Carlisle may be hot, but he seriously wasn't into that type of thing.

The third worst day was when his spring crop of petunias were swept and ruined by a vicious wind. Not one flower survived. It didn't help that Alice had seen this coming for the last three weeks and, while helping Edward care for and nurture his flowers, was taking bets from the rest of the family as to how Edward would react.

And, just in case you were wondering, Emmett won the bet. Edward _did_ go onto eBay, buy a vintage guillotine and planned to use it on the garden centre staff. Unfortunately, such a thing was illegal in America and the postage and handling would have cost a fortune, anyway.

But anyway. Enough of that. Edward was still depressed and now he was getting pretty bored.

He did what he always did when he got bored – made good on Rosalie's advice and called someone who cared.

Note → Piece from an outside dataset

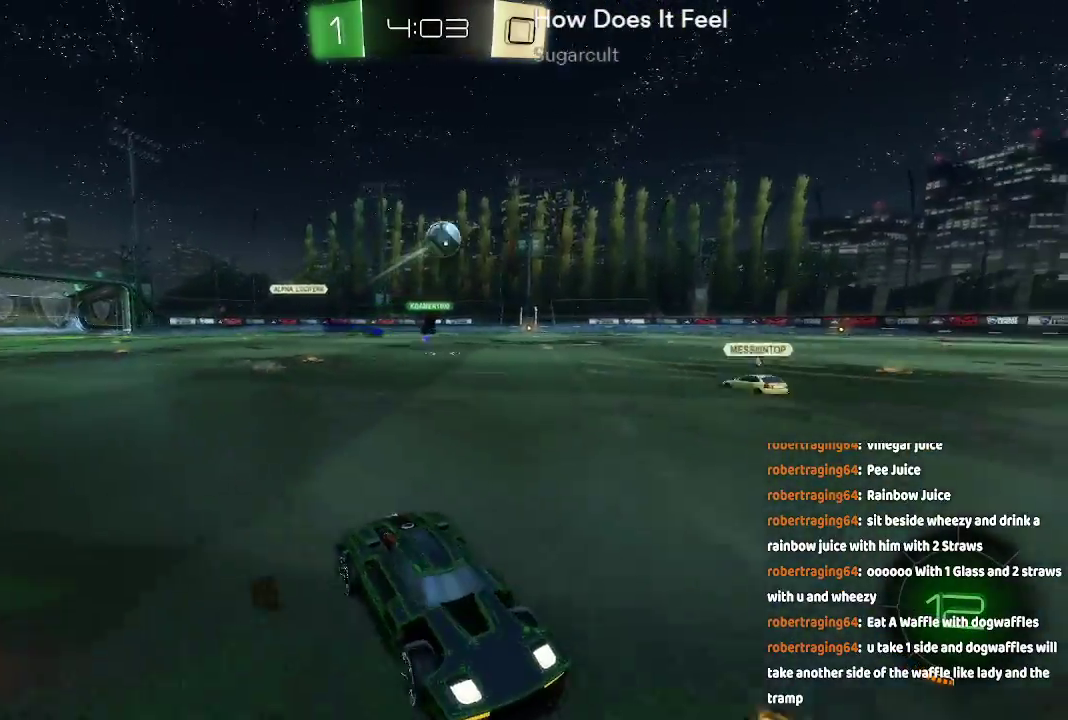
{"buttons": [], "left_stick": "down-right", "right_stick": "center", "events": [[417, "left_stick", "down-right"]]}
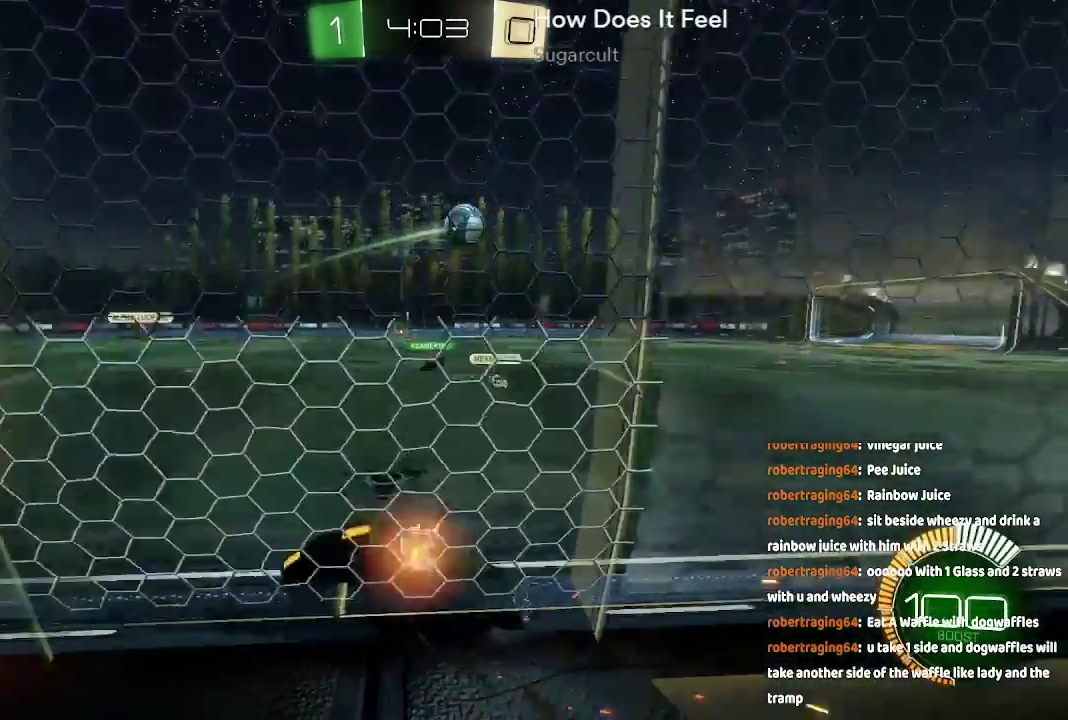
{"buttons": [], "left_stick": "right", "right_stick": "center", "events": [[300, "left_stick", "right"]]}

Unfortunately, they didn't seem to care that much at all. Well, that was the impression Edward got after the 25th call to Kid's Helpline.

Oh well. Edward pressed number one on his speed-dial anyway. A lady answered the call.

"Hello, welcome to Kid's Helpline, how may I help you?"

"Well," Edward started. "I'm feeling pre-"

"Oh my God, not you again!"

Edward could hear someone in the background, urging the lady to hang up the phone before Edward started talking.

"But I'm feeling depressed and alone and nobody seems to listen, you know, I just- hello?"

The phone beeped and the line cut out.

The only sound that reached Edward's ears were the giggles of Jasper and Alice as they stood outside his closed bedroom door, laughing and listening in.

"Shut the hell up, or I'll cut you both!" Edward yelled, curling up in the darkest corner in his room and hugging his stuffed giraffe named Demetrius to his chest.

"Demmy, no one seems to listen but you. You'll always be here for me, right?"

He shook the stuffed giraffe gently. Sadly, it was an old toy and the stitching fell apart, causing the head of the toy to roll across the floor, leaking stuffing. Edward let out a cry of anguish, splashing water on his face and pretending they were tears. He had stolen some blush from Alice, dabbing it around his eyes to make them look puffy, red and swollen.

Life sucked and he tried his best to make himself look the part.

The closest thing Edward ever had to a friend was a girl named Bella.

She had just moved to Forks and she seemed pretty suicidal herself. He remember meeting her in the girls toilets – he had locked himself in a stall and acted all PMS-y because it made him feel better about his abysmal life.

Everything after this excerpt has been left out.